3.6.3. Protein-ligand contacts
Protein interactions with the ligand can be monitored throughout the simulation. These interactions can be categorised by type and summarised, as shown in the plots given in Figure 12A-12C. Protein-ligand interactions are categorised into four types: Hydrogen Bonds, Hydrophobic, Ionic and Water Bridges. Each interaction type contains more specific subtypes, which can be explored through the 'Simulation Interactions Diagram' panel. The stacked bar charts are normalised over the course of the trajectory: for example, a value of 0.7 suggests that 70% of the simulation time the specific interaction is maintained. Values over 1.0 are possible as some protein residue may make multiple contacts of same subtype with the ligand.
In the protein ligand contact plot for Streptomycin/SARS-CoV-2 S complex shown in Figure 12A, residues Glu493 and Lys544 were seen with the maximum interactions fraction i.e 0.20 facilitated by hydrogen bonds and water bridges, which suggest that 20% of the simulation time the specific interaction is maintained and such a interactions are not promising. Hence, Streptomycin cannot be a potential inhibitor of SARS-CoV-2 S to offer anti-COVID19 activity.
In the protein ligand contact plot for Ciprofloxacin/SARS-CoV-2 S complex shown in Figure 12B, residues Phe465, Tyr482, Tyr498 and Phe499 were seen with the interactions fractions 0.75, 0.6, 0.35 and 0.39 respectively facilitated by hydrophobic, hydrogen bonds and water bridges, which suggest that 70%,60%, 35% and 39% of the simulation time the specific interaction is maintained by respective residues and such a interactions are good. Hence, Ciprofloxacin may be a potential inhibitor of SARS-CoV-2 S to offer anti-COVID19 activity.

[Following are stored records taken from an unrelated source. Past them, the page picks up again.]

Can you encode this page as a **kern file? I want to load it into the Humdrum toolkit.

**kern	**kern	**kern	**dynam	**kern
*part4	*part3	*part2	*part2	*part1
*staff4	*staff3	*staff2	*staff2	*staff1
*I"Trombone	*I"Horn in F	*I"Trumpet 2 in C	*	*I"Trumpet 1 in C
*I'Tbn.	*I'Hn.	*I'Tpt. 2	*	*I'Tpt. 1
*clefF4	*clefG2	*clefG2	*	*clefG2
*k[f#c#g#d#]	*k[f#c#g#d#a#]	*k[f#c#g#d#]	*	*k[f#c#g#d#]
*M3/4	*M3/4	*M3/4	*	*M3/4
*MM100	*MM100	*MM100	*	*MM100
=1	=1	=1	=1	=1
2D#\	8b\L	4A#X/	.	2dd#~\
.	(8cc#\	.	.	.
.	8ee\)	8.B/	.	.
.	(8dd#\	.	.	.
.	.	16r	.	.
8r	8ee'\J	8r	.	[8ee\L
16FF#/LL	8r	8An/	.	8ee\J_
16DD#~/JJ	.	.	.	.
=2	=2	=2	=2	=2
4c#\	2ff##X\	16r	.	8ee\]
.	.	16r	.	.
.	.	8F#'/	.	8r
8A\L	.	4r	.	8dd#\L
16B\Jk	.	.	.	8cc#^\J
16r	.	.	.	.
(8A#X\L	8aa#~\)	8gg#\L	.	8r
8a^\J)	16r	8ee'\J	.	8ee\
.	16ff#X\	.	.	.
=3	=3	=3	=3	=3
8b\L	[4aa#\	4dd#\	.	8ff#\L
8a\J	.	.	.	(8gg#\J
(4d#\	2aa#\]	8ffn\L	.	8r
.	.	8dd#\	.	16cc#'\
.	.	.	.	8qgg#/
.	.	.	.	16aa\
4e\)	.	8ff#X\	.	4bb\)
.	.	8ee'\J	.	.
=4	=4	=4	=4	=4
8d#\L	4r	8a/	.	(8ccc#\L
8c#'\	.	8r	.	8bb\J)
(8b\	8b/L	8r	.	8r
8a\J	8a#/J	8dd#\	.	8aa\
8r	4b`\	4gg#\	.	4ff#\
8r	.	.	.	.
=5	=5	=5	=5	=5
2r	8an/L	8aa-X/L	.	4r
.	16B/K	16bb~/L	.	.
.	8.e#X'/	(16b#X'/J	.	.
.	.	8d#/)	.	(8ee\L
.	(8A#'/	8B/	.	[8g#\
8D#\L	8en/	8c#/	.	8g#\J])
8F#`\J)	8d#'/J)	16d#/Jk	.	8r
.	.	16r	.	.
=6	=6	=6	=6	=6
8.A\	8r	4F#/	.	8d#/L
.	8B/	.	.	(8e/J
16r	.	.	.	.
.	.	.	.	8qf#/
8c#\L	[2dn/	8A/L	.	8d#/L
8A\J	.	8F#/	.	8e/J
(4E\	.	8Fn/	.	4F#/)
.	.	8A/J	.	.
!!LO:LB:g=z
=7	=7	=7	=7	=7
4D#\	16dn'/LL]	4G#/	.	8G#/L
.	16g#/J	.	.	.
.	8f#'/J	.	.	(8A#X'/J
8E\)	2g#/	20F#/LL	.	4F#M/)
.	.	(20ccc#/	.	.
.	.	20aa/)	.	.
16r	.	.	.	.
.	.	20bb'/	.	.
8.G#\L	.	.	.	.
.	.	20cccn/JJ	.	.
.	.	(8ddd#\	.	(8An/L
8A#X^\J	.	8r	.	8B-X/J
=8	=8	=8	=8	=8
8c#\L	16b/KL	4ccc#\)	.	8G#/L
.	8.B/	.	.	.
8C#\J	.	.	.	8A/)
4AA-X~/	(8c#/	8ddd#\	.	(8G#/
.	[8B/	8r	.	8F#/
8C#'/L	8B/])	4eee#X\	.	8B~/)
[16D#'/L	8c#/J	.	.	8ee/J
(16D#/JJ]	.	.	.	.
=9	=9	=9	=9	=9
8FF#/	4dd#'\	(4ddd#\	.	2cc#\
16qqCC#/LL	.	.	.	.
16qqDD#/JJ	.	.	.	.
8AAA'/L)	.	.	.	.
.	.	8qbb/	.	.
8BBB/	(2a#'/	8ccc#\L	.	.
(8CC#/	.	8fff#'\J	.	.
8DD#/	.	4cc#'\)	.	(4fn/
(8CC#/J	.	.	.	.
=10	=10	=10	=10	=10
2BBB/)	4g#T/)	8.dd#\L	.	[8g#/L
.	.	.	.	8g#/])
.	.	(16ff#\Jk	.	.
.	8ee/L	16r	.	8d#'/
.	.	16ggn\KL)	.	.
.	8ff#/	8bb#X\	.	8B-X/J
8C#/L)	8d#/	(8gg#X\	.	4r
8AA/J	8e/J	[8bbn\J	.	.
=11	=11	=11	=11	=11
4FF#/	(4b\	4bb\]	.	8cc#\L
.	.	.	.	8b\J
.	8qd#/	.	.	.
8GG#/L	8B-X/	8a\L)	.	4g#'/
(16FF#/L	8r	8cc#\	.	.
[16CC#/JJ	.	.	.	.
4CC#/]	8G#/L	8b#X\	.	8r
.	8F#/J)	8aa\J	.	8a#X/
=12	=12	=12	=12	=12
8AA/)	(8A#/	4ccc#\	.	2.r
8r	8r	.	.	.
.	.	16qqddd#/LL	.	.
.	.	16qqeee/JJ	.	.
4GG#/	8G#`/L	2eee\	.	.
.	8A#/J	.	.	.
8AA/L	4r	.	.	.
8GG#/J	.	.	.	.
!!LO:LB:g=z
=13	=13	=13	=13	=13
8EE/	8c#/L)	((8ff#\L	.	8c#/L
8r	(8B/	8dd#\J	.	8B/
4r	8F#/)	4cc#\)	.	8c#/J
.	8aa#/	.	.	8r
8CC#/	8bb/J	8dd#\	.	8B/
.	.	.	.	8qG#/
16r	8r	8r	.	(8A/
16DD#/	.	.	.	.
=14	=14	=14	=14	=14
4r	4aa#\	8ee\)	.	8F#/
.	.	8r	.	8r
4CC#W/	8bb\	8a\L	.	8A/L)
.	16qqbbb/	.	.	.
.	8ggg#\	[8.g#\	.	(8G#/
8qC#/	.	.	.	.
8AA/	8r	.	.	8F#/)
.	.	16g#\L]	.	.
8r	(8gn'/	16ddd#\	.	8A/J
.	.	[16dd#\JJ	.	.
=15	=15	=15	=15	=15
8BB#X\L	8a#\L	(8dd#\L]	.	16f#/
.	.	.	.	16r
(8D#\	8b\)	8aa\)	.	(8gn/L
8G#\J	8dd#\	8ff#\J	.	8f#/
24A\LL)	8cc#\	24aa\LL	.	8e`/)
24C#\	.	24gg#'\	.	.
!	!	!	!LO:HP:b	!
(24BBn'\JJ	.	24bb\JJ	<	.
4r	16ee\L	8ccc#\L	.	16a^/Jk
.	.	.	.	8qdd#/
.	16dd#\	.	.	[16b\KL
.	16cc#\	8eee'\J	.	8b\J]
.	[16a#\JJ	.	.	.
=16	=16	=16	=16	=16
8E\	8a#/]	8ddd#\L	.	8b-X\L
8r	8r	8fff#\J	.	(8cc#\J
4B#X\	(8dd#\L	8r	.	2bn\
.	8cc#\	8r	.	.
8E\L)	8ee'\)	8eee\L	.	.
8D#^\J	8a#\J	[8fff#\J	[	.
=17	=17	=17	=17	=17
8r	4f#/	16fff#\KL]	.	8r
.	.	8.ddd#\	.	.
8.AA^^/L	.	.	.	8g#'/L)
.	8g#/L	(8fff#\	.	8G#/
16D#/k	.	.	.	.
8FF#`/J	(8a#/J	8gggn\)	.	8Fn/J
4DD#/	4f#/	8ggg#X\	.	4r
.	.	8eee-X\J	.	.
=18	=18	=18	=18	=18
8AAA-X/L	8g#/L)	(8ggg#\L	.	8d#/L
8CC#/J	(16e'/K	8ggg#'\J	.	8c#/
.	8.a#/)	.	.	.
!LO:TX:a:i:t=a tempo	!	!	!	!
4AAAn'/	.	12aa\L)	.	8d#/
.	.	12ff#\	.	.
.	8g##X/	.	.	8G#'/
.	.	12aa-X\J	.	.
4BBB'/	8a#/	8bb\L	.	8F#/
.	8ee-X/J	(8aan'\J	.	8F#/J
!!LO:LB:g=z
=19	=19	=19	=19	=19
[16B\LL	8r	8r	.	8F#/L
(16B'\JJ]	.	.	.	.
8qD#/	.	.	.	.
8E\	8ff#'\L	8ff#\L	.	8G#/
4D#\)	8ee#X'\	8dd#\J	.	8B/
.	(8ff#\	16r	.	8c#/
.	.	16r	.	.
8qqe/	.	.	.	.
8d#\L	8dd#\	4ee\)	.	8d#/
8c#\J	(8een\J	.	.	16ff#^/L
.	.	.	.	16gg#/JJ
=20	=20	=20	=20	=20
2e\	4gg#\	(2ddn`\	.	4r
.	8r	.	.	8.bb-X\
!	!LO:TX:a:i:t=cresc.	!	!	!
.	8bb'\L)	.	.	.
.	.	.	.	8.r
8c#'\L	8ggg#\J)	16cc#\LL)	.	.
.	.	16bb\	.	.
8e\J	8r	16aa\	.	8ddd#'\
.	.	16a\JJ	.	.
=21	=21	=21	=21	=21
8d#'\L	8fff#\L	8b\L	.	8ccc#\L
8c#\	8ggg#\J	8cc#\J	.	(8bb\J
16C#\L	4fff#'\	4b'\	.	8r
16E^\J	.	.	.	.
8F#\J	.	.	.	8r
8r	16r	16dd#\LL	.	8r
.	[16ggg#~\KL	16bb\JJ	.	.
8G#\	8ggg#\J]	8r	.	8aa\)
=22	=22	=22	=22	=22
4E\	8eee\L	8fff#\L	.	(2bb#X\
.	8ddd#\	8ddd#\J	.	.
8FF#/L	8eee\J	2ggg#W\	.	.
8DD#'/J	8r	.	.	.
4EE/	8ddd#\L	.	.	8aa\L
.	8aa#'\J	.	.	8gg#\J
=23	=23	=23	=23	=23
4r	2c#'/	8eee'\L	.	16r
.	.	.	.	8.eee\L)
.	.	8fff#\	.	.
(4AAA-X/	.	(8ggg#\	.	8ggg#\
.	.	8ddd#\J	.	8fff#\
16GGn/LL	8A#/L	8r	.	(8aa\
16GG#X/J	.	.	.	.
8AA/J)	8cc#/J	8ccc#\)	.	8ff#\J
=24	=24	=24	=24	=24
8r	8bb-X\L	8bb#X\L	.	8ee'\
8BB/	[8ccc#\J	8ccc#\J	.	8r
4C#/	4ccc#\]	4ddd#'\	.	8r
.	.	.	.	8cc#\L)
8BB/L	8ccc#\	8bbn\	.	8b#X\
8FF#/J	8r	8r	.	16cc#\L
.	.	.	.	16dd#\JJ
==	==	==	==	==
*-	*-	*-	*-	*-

In the protein ligand contact plot for Glycyrrhizic acid/SARS-CoV-2 S complex shown in Figure 12C, residues Val492, Glu493, Asn496, Cys497 and Phe499 were seen with the interactions fractions 0.78, 1.12, 0.80, 0.60 and 0.80 respectively facilitated by hydrophobic, hydrogen bonds and water bridges, which suggest that 78%,100%, 80%, 60% and 80% of the simulation time the specific interaction is maintained by respective residues and such a interactions are excellent and promising. Hence, Glycyrrhizic acid can be a potential inhibitor of SARS-CoV-2 S to offer anti-COVID19 activity.